Midas can help you with your deposit to secure the property you intend to purchase.

If you don't currently have the cash or don't want to use your cash for a property deposit, then a deposit bond could be the answer you are looking for.

What is a Deposit Bond?

A financial guarantee issued by an insurance company/underwriter to the vendor. It acts as a substitute for the cash deposit paid between signing a contract and settlement of the property. At settlement the purchaser is required to pay the full purchase price including the deposit.

The use of a Deposit Bond does not remove the obligation of the purchaser to pay the full deposit upon settlement.

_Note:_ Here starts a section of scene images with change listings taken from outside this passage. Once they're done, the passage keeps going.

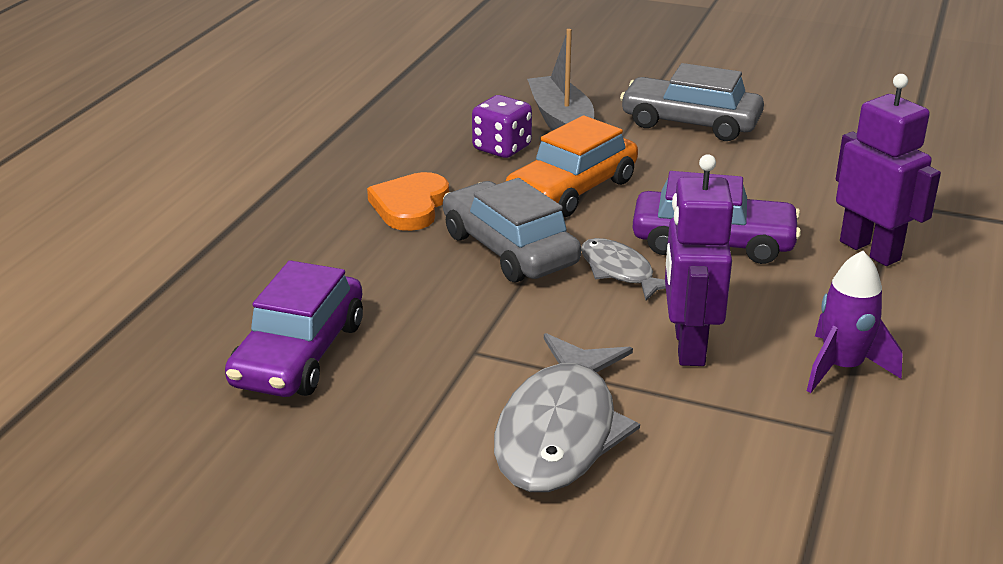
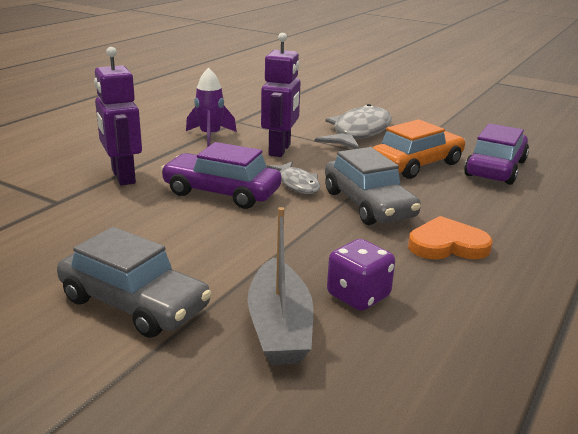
camera: 170 degrees left, 5 degrees down
(410, 206) = (447, 245): orange heart -> orange heart turned 120 degrees counterclockwise
(572, 190) = (304, 242): orange car -> orange car (416, 164)

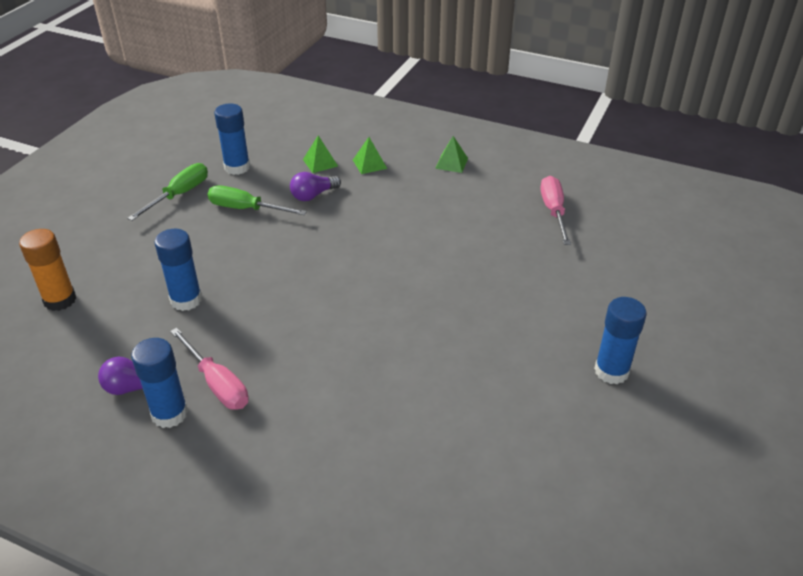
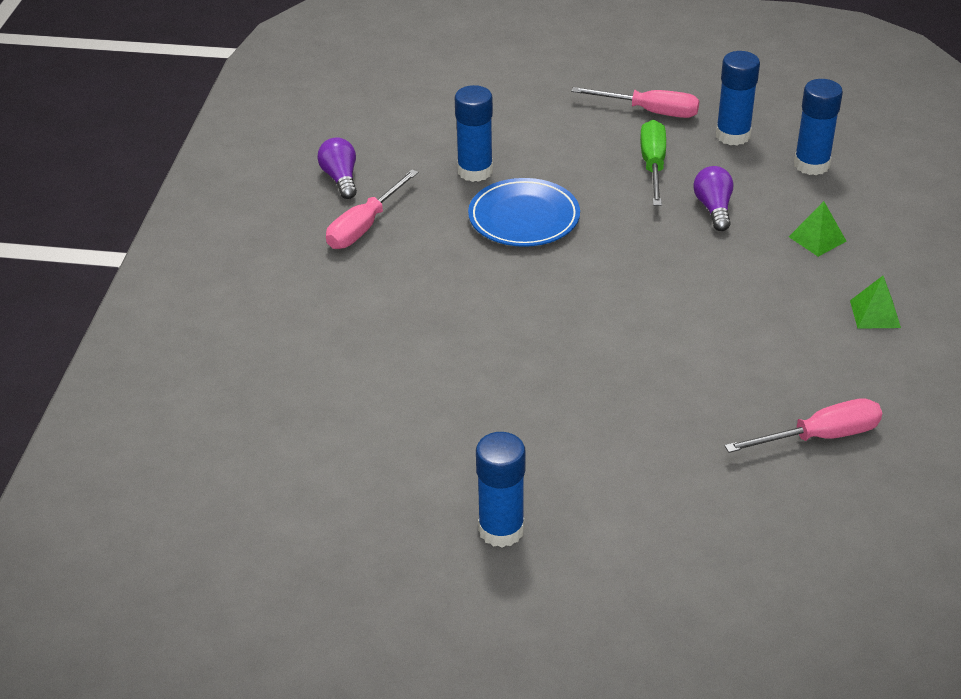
camera: 75 degrees right, 0 degrees up
(60, 300) = (438, 97): orange glue stick -> none
(169, 414) = (316, 209): blue glue stick -> blue glue stick (811, 165)
(179, 195) = (650, 112): green screwdriver -> pink screwdriver
(266, 286) = (524, 218): none -> blue plate
(313, 195) = (714, 209): purple light bulb -> purple light bulb turned 45 degrees clockwise
(320, 162) = (790, 196): green pyramid -> none

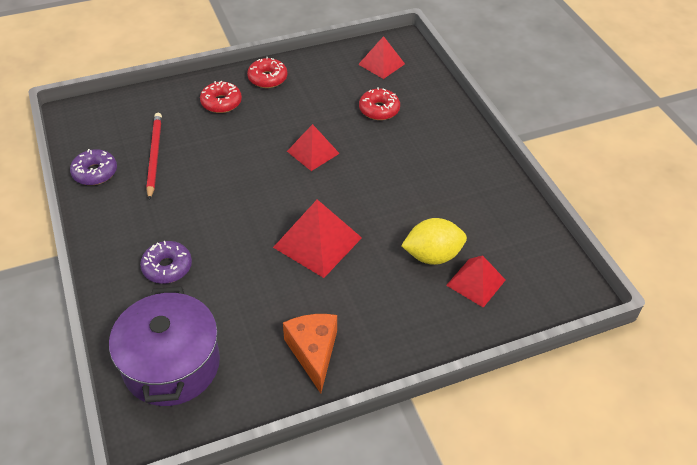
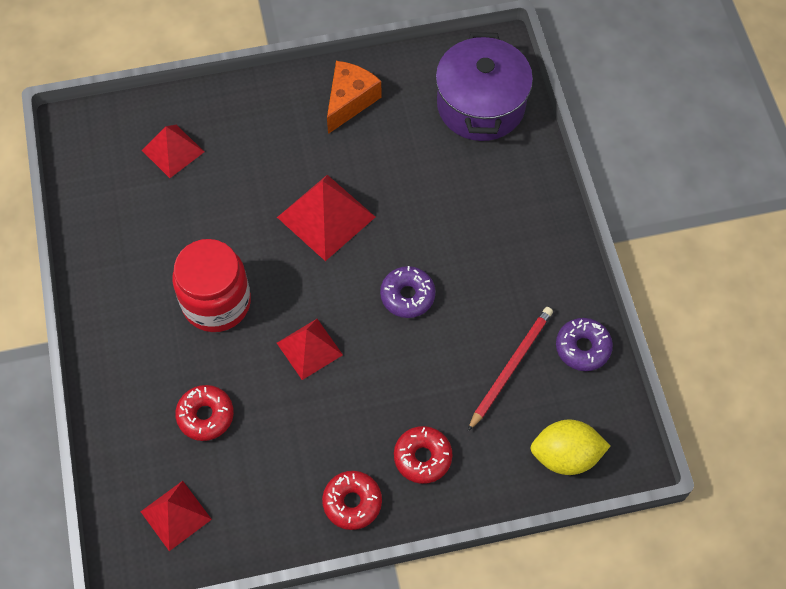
camera: 170 degrees left, 15 degrees up
(154, 156) = (511, 367): red pencil -> red pencil turned 150 degrees counterclockwise
(167, 267) = (488, 206): purple donut -> purple donut (407, 296)
(313, 352) = (350, 101): orange cheese -> orange cheese turned 150 degrees counterclockwise
(393, 173) = (216, 302): none -> red jar
(432, 255) = (207, 186): yellow lemon -> yellow lemon (565, 456)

The Deposit Bond can be issued for all or part of the deposit amount required, up to 10% of the purchase price. Acceptance of the Deposit Bond in lieu of a cash deposit is at the sole discretion of the vendor.

Why use a Deposit Bond?

By using a deposit bond you no longer need to cash in your shares or term deposit or refinance your house, in order to come up with a deposit on a property. A deposit bond allows you to pay the full price of the property at settlement. Some of the significant benefits of using deposit bonds are:

  • Cost Savings: the cash funds that would normally be used as an upfront cash deposit can now remain invested thereby earning you extra interest or returns. In some circumstances this could mean not having to refinance your house or take out a personal loan for the deposit, which saves you money instantly.

  • Simplicity: You may find a property when you least expect it, therefore making it difficult to access funds from a term deposit or equity in your house at short notice. A deposit bond is a much simpler way of paying for the deposit.

  • Convenience: If you have bought a house before your current house is sold, you may not have the 10% deposit available. Deposits bonds are a very quick and convenient way to overcome this issue.

  • Auctions: Deposit bonds are commonly issued before auctions allowing you to know your maximum purchase price along with having the deposit ready on the day. If you are not successful at the first auction, the deposit bond is still valid for future auctions.

  • Guarantee: Major insurance companies issue deposit bonds and these companies guarantee payment to the vendor. This guarantee cannot be cancelled once the bond has been issued.

Who can purchase a Deposit Bond?

A Deposit Bond can be purchased by existing property owners who wish to purchase another property, property investors who wish to expand their property portfolio and first home buyers. They are ideal for the "asset rich/cash poor" purchaser who has funds tied up in investments or in their home, and need to provide a deposit. They can also be used for purchasing off-the-plan property.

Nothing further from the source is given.